Rudy Rucker consistently writes very trippy books on tech development and common people. Try his series Software, Wetware, Freeware and Realware.
And I think you would like Neal Stephenson, The Diamond Age.
Chekhov
May 28th, 2011, 01:46 AM
Nineteen Eighty-Four.
Why can't science fiction be relatively mundane?
psikeyhackr
May 28th, 2011, 10:19 AM
Nineteen Eighty-Four.
Why can't science fiction be relatively mundane?
Isn't "mundane" the term applied to people not into science fiction?
psik
Chekhov
May 29th, 2011, 09:31 PM
Currently I'm reading The Man in the High Castle by Philip K. Dick, which is set in an alternate past in which the Axis won WWII. It's like a throwback to all the dystopian novels I read in high school - I wish I'd read it sooner.
Isn't "mundane" the term applied to people not into science fiction?
psikMaybe by people I would term "snobs".
psikeyhackr
May 29th, 2011, 10:11 PM
Maybe by people I would term "snobs".
Is physics snobbish to people that can't get it right?
What is the meaning of this story?
http://www.spacewesterns.com/articles/105/
http://home.tiac.net/~cri_d/cri/1999/coldeq.html
Actually that is a problem with science fiction and what kind of sci-fi people like.

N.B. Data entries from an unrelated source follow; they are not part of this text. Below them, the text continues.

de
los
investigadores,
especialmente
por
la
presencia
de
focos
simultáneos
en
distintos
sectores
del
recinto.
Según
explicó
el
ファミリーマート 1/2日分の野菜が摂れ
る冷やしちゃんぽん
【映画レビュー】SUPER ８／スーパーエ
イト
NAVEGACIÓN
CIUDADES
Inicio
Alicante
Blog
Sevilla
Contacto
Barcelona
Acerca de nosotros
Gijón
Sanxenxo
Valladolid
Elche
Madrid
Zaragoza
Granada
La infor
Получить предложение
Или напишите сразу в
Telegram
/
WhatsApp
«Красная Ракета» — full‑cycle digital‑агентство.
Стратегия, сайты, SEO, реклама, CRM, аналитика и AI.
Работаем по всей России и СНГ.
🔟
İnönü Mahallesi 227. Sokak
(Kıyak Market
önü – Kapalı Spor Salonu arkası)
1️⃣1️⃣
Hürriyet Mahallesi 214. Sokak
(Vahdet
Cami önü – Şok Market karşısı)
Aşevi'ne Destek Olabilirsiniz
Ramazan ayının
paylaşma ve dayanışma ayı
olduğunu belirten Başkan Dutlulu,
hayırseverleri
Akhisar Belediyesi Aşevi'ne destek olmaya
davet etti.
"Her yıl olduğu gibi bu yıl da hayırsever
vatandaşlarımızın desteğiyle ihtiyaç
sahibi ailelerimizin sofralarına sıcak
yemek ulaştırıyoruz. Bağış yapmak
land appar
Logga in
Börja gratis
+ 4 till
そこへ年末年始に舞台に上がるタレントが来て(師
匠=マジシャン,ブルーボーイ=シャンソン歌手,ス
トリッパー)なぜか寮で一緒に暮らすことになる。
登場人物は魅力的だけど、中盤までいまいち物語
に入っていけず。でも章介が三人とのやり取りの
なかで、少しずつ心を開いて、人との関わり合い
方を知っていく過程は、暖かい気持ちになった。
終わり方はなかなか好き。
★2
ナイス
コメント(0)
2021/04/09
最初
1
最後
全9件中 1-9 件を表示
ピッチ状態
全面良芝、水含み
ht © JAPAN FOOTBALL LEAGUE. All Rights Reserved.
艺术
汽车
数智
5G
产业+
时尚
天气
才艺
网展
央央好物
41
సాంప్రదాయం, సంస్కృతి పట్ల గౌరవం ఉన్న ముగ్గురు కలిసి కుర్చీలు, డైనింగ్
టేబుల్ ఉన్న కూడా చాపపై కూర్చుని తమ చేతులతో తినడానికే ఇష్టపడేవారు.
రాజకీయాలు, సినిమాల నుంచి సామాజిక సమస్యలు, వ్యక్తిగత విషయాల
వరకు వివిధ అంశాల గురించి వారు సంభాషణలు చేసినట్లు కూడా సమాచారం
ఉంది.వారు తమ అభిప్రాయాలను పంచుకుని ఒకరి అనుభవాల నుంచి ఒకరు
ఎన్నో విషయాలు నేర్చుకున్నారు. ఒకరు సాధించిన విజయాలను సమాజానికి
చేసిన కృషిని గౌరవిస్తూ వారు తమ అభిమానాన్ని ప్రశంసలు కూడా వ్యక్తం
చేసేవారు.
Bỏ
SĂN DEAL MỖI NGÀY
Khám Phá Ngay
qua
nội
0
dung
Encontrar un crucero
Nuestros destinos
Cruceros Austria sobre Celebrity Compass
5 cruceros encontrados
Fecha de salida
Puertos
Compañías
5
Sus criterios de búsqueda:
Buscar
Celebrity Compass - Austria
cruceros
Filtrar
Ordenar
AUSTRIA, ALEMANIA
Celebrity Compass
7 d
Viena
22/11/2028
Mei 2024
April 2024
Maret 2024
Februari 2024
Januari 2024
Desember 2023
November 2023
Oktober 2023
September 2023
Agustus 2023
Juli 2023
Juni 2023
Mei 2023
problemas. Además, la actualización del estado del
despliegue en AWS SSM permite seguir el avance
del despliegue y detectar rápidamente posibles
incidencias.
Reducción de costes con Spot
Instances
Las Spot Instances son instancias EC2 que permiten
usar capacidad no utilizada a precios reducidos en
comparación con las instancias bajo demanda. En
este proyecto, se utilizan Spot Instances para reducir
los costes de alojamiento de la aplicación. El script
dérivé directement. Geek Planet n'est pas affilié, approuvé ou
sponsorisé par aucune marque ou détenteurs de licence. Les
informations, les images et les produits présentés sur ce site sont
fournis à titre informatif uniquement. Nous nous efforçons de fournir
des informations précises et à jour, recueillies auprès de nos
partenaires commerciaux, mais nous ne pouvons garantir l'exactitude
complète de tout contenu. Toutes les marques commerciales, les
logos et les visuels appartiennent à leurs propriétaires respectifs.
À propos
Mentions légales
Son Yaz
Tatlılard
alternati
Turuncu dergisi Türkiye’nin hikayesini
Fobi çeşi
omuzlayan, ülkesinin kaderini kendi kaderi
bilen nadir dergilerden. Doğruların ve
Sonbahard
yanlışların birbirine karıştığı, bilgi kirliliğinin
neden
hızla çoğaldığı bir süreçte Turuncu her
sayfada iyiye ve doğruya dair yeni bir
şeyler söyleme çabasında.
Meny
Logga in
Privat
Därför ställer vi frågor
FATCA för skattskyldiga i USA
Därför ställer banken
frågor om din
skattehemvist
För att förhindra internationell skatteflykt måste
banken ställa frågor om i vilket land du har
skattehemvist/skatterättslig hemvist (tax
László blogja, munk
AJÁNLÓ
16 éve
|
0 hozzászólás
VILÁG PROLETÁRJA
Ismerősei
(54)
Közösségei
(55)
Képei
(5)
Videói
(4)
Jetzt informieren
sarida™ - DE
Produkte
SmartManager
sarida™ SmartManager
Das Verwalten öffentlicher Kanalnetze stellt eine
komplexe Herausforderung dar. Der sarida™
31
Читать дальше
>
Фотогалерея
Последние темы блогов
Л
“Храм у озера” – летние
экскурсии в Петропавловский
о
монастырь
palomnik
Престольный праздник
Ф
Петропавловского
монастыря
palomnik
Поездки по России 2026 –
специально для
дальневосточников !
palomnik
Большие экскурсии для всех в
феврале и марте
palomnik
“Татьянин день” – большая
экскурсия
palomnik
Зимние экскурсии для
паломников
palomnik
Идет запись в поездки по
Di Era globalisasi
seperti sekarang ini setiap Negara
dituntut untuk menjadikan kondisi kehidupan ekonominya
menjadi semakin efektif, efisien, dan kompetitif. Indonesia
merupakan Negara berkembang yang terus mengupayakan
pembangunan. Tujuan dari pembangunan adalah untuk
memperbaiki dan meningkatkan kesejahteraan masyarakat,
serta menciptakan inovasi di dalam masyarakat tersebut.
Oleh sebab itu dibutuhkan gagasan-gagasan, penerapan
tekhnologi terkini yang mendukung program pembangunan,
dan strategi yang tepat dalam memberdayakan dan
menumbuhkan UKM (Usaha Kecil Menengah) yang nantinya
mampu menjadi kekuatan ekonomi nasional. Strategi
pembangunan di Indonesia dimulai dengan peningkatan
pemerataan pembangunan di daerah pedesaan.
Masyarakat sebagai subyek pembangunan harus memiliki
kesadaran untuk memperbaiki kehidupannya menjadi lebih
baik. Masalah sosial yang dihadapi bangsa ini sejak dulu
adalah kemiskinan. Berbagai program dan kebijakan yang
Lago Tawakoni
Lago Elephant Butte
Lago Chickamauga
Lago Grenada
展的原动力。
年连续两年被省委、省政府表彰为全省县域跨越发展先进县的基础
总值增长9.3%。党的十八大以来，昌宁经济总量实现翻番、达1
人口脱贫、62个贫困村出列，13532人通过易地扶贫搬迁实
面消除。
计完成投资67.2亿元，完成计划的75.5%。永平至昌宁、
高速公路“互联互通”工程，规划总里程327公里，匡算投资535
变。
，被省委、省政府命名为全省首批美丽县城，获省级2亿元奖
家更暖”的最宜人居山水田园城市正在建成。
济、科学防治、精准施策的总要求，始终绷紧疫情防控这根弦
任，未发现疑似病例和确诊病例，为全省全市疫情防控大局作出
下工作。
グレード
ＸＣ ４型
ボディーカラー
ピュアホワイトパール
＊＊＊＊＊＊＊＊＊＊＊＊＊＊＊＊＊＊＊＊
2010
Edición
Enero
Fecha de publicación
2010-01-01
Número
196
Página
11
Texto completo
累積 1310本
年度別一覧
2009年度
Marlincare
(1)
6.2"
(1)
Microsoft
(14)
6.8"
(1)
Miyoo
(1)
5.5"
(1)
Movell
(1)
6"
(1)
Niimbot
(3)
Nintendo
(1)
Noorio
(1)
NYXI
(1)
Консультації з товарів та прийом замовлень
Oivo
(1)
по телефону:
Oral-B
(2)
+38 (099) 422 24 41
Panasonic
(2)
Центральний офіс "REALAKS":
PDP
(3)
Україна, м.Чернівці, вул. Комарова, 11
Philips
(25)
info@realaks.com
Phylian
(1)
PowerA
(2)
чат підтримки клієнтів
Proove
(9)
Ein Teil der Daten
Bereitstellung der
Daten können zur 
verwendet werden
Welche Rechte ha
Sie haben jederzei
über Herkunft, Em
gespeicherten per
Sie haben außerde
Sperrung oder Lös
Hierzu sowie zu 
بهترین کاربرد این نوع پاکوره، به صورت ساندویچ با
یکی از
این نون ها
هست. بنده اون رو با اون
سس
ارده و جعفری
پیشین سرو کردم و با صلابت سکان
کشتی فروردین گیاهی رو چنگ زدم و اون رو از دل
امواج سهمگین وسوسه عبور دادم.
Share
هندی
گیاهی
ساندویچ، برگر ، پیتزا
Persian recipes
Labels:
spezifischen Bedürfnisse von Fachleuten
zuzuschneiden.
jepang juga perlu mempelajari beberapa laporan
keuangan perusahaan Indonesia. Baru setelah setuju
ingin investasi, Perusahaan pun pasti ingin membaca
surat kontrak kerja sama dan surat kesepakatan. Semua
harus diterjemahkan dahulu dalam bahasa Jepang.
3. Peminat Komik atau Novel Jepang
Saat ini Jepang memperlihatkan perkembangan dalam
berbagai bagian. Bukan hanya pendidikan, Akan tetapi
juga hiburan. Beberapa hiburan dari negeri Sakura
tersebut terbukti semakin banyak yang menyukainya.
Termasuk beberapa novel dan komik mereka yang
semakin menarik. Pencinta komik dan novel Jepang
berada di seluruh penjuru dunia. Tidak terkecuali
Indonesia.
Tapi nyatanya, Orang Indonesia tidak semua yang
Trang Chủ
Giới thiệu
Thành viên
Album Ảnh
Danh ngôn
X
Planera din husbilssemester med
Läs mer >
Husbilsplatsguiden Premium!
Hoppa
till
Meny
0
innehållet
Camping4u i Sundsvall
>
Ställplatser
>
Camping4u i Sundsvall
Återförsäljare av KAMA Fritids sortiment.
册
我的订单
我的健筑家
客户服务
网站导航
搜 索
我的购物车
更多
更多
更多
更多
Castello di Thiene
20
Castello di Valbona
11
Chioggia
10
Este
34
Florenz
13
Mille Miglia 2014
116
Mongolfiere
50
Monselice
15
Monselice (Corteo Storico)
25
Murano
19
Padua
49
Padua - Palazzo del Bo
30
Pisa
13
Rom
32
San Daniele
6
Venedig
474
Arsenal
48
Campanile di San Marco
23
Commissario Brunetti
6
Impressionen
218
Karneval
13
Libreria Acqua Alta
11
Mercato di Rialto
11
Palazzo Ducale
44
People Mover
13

I said Hyperion was not science fiction. I was not joking. To me the mundanes business is just funny. But there are people that don't like sci-fi that contains real science. The common excuse is that when they want science they will get a science book. Of course what I think is, "Yeah right!"
psik.
Pronghorn
May 30th, 2011, 12:31 AM
Look, I like Orwell, Dick and Chekhov as writers, but two points:
(1) That is a bizarre group of writers on which to base an "anti-snobbish" argument about SF, as they have much more snob appeal than anyone else mentioned in this thread.
(2) The thread starter asked for books about "normal people in far reaching future sci-fi settings" and "a believably function[al] sci-fi setting" and "a future world that i have never seen or heard of". Orwell and Dick's Man in the High Castle do not fit that description very well, though he might very well enjoy them anyway. The books mentioned by myself and others in this thread are more clearly aimed at what the thread starter asked for.